Ah! I’ve heard of them. Actually, I know people who have worked there. Of course, anyone can write an email with someone else’s legitimate mail address.

So, let’s review. Yes, I am a Fido cellphone user.  But who is iTracks.com?  Do I really believe that they got my email address from Fido? Who is FidoListens.ca?  And is IPSOS really involved?

fidolistens.ca?  At least this was somewhat comforting.  The vanity domain of fidolistens.ca forwards to https://iaf.ipsos.ca…, i.e. a page belonging to IPSOS and transparently hosted by them on their own domain.

In the end, I feel comfortable doing a survey that is hosted by IPSOS.  But that’s only because I know that IPSOS Reid is a legitimate firm.  A little over a year ago I ranted about another Fido survey attempt in my blog post, How to Properly Use 3rd Party Web Services, I didn’t feel comfortable with the firm conducting that survey.

If you are using a 3rd party firm for surveys or anything that is customer related, please make it easy to verify that it’s legitimate.  At Papaya Polls, we offer to host our pages under your own subdomain.  It works great and it is very confidence inspiring.  I would have zero hesitation in doing a survey which had a web address of http://fidolistens.fido.ca or http://surveys.fido.ca.

Anyway, enough ranting.  Time to enjoy the sun.

How to Properly Use 3rd Party Web Services

Friday, April 4th, 2008

Today I got an email marketing message from Fido, my cellphone provider.

Probably.

Unfortunately, Fido used a third party email and contest manager that makes me unsure if the email is real or a scam.

The email “from” line looks good: fido.communication@fidomobile.ca.

But it’s trivial to fake a “from” line.

The email “reply-to”: fido.communication(xxxxxx)@mail.konversation.com

I removed the x’s which I suspect are unique to my email address and used for mail list management.  It doesn’t really matter.  Is this address confidence inspiring to the non-technical user? Nope.

Worse, the email is about a contest.  In the email there is a link to enter the contest:

http://kmkapp01.konversation.com/Fido/eNewsletter/Default.aspx?langue=en

What is Konversation.com?  And why should I enter my phone and other info into a website that doesn’t even spell conversation properly? (That’s a joke, I realize it’s a cute mispelling used for a website name).  Sure, there are Fido logos in the email and on the web page.  But who knows?  I’ve seen fake bank websites that also look authentic.  It’s easy to copy logos and verbage.

In the end, I decided to skip this contest.  Who knows if it’s a real contest or not.  Besides, I never win prizes anyway.

What should companies do?  Use their own domain for everything because they’re much harder to use fraudulently.  If they choose to outsource bulk email, use a provider that can use “bulkmailer.example.com” for their messages.  For contests?  “contests.example.com”.  For surveys, “surveys.example.com”.

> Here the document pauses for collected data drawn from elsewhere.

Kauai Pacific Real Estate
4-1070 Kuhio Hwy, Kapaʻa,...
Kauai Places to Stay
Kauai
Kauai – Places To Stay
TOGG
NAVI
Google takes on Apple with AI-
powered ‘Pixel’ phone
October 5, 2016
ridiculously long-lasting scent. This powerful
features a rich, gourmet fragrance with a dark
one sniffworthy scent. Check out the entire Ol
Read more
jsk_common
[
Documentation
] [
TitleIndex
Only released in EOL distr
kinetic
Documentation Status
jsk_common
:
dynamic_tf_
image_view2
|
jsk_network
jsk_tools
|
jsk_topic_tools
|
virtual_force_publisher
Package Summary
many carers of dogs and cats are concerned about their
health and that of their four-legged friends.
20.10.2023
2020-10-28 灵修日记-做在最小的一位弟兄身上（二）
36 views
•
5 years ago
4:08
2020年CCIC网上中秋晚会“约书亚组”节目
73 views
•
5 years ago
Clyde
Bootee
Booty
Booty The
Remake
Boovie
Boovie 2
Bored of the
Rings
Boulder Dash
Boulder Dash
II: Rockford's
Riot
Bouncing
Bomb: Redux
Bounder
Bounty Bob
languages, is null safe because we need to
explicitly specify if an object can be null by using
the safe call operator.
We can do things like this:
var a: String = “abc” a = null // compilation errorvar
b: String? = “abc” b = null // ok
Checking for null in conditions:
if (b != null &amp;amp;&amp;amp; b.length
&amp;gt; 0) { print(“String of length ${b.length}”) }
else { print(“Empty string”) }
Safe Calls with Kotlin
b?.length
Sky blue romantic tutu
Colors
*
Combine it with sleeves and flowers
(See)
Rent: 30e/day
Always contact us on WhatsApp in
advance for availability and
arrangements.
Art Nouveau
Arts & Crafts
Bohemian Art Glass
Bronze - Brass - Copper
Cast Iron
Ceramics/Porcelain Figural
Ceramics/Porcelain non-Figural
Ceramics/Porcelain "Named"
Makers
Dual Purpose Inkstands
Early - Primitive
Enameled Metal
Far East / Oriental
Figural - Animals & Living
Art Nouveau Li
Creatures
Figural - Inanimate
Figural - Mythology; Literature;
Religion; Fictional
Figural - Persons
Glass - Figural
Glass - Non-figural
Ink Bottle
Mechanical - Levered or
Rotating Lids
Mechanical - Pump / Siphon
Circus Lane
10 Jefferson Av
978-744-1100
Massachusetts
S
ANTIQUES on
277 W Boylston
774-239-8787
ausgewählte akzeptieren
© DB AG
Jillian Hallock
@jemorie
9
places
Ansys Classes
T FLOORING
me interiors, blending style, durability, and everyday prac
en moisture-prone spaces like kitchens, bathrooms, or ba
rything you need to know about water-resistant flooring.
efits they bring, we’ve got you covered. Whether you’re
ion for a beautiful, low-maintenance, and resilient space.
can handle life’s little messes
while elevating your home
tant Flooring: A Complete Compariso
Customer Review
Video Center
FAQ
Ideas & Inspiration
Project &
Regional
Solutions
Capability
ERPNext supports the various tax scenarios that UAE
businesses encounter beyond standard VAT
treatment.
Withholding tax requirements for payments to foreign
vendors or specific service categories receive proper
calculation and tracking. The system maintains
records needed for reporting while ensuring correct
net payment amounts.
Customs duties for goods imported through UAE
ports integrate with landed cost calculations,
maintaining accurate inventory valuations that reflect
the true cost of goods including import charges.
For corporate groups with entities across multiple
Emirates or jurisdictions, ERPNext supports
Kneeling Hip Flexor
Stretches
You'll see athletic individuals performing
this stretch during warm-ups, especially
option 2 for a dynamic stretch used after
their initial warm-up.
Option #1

In fact, that’s exactly what we offer with the custom survey domain feature of PapayaPolls.com.  We have several clients who host surveys using a subdomain of their primary domain.

It works for everyone.  The end survey respondents are confident that the survey is legitimately from our customer.  Our customers are happy that their survey respondents are confident, and thus willing to answer the survey.  And we’re happy to have paying customers.

So there you go.  A rant and an advertisment for one of our websites all rolled into one.  Not bad for a Friday afternoon.